Activation mechanisms by TREM-1 and it´s significance in immunomodulation post trauma

TREM-1的激活机制及其在创伤后免疫调节中的意义

• 批准号: 17136808
• 负责人: Professor Dr. Markus P. Radsak
• 金额: --
• 依托单位: Institut für Immunologie
• 依托单位国家: 德国
• 项目类别: Priority Programmes
• 财政年份: 2005
• 资助国家: 德国
• 起止时间: 2004-12-31 至 2010-12-31
• 项目状态: 已结题
• 来源: https://gepris.dfg.de/gepris/projekt/17136808?language=en
• 关键词: Activation; mechanisms; TREM; significance; immunomodulation

So called Toll-like receptors (TLR) play an important role in the activation of the innate immune response against microbial pathogens by polymorphonuclear neutrophils (PMN) by the specific recognition of conserved structures of microbial or viral origin. TREM-1 is a recently described activating receptor expressed on PMN with a crucial importance in acute infections. The expression of TREM-1 is up-regulated after stimulation with TLR ligands. Recently, we and other were able to demonstrate that the simultaneous stimulation of PMN via TREM-1 and TLR leads to the synergistic activation of neutrophil effector functions like degranulation and respiratory burst, while the antiapoptotic effects of TLR ligands on PMN survival are neutralized. Beyond this it has been demonstrated that TREM-1 is also released in a soluble form, i.e. in patients with infections like severe pneumonia, sepsis or endotoxemia suggesting that TREM-1 in a soluble form might also be of biological significance. However, the value of TREM-1 as a prognostic or early diagnostic marker for microbial infections in patients high at risk of developing sepsis has not yet been investigated. We have developed and established a new TREM-1 specific ELISA that is able to detect picogramm amounts of soluble TREM- 1 in sera of patients. In extension of our currently funded project (Ra988/2-1/2), we are planning to analyze serum samples from patients post acute traumatic injuries. These patients are well known to be at high risk of developing septic complications. Our aim is to evaluate whether the detection of sTREM- 1 might serve as a useful diagnostic or prognostic marker in these patients. In addition, we are interested to study TREM-1 and TLR mediated effector functions of PMN in these patients and whether these functions are altered in trauma patients. The results obtained from these experiments might contribute to a better understanding of why poly trauma patients are so high at risk of severe infections and might help to develop new diagnostic or therapeutic means for these patients.
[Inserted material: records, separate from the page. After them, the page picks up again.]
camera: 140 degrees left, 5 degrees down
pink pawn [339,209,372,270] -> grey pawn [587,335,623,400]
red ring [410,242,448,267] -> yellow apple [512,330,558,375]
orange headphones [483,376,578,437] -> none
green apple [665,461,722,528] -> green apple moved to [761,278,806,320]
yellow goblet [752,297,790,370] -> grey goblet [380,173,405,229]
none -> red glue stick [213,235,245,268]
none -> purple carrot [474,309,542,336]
We would like to extend our currently DFG-funded project by the experiments mentioned above and integrate this part into the DFG priority program SPP1151.
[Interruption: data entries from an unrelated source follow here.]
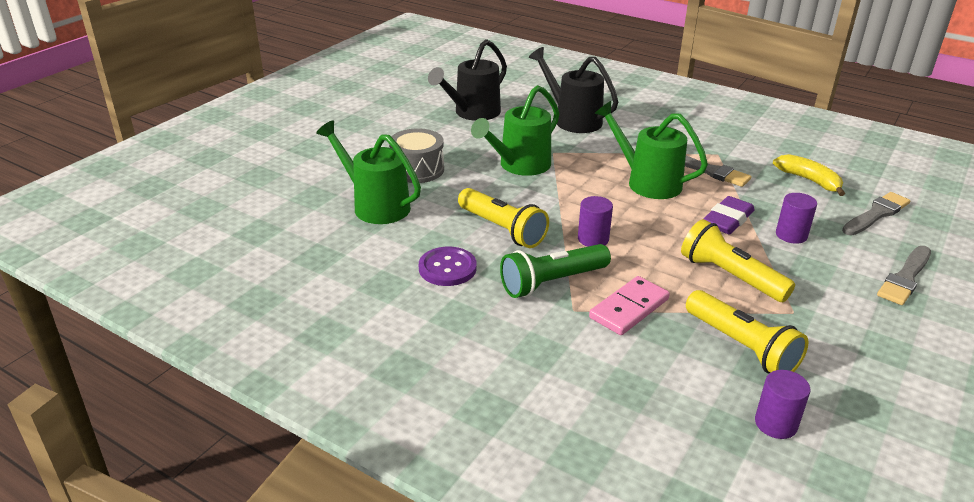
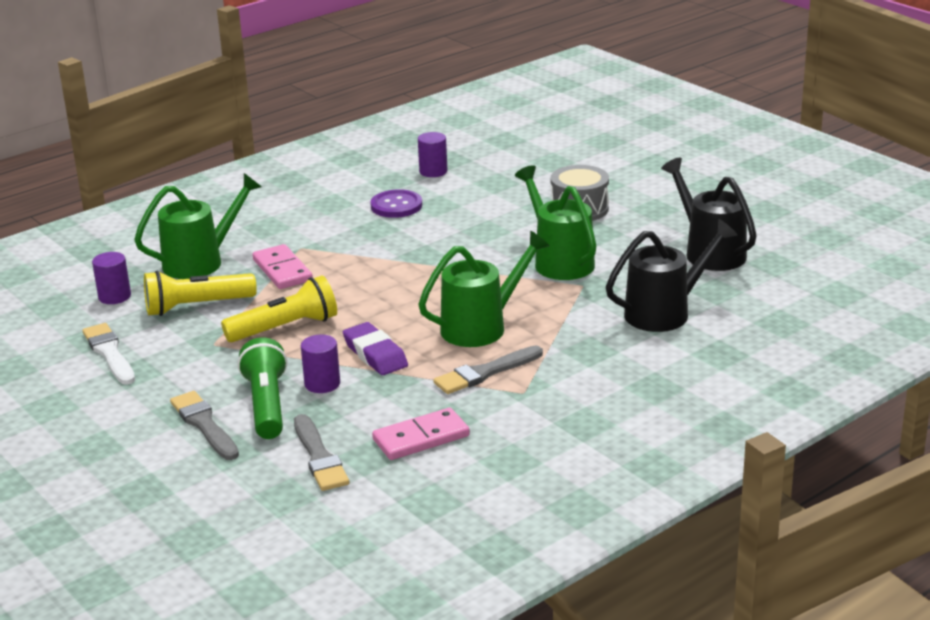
camera: 110 degrees right, 5 degrees down
green watering can [316,120,421,224] -> green watering can moved to [134,173,262,279]
yellow flashlight [458,188,549,248] -> none
green flashlight [500,244,611,298] -> green flashlight moved to [238,337,287,439]
purple cylinder [578,196,613,247] -> purple cylinder moved to [418,132,448,177]
yellow banana [773,154,845,196] -> pink domino [372,408,470,460]
none -> white brush [82,323,135,385]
所谓的 Toll 样受体 (TLR) 通过特异性识别微生物或病毒来源的保守结构，在激活多形核中性粒细胞 (PMN) 针对微生物病原体的先天免疫反应中发挥重要作用。 TREM-1 是最近描述的一种在 PMN 上表达的激活受体，在急性感染中至关重要。 TLR配体刺激后TREM-1的表达上调。最近，我们和其他人能够证明，通过 TREM-1 和 TLR 同时刺激 PMN 会导致中性粒细胞效应功能（如脱颗粒和呼吸爆发）的协同激活，而 TLR 配体对 PMN 存活的抗凋亡作用被中和。除此之外，已经证明 TREM-1 也以可溶形式释放，即在患有严重肺炎、败血症或内毒素血症等感染的患者中，这表明可溶形式的 TREM-1 也可能具有生物学意义。然而，TREM-1 作为脓毒症高风险患者微生物感染的预后或早期诊断标志物的价值尚未得到研究。我们开发并建立了一种新的 TREM-1 特异性 ELISA，能够检测患者血清中皮克量的可溶性 TREM-1。作为我们目前资助的项目 (Ra988/2-1/2) 的延伸，我们计划分析急性创伤后患者的血清样本。众所周知，这些患者发生化脓性并发症的风险很高。我们的目的是评估 sTREM-1 的检测是否可以作为这些患者的有用的诊断或预后标志物。此外，我们有兴趣研究这些患者中 TREM-1 和 TLR 介导的 PMN 效应器功能，以及这些功能在创伤患者中是否发生改变。从这些实验中获得的结果可能有助于更好地理解为什么多发性创伤患者严重感染的风险如此之高，并可能有助于为这些患者开发新的诊断或治疗手段。我们希望通过上述实验来扩展我们目前由 DFG 资助的项目，并将这部分内容整合到 DFG 优先计划 SPP1151 中。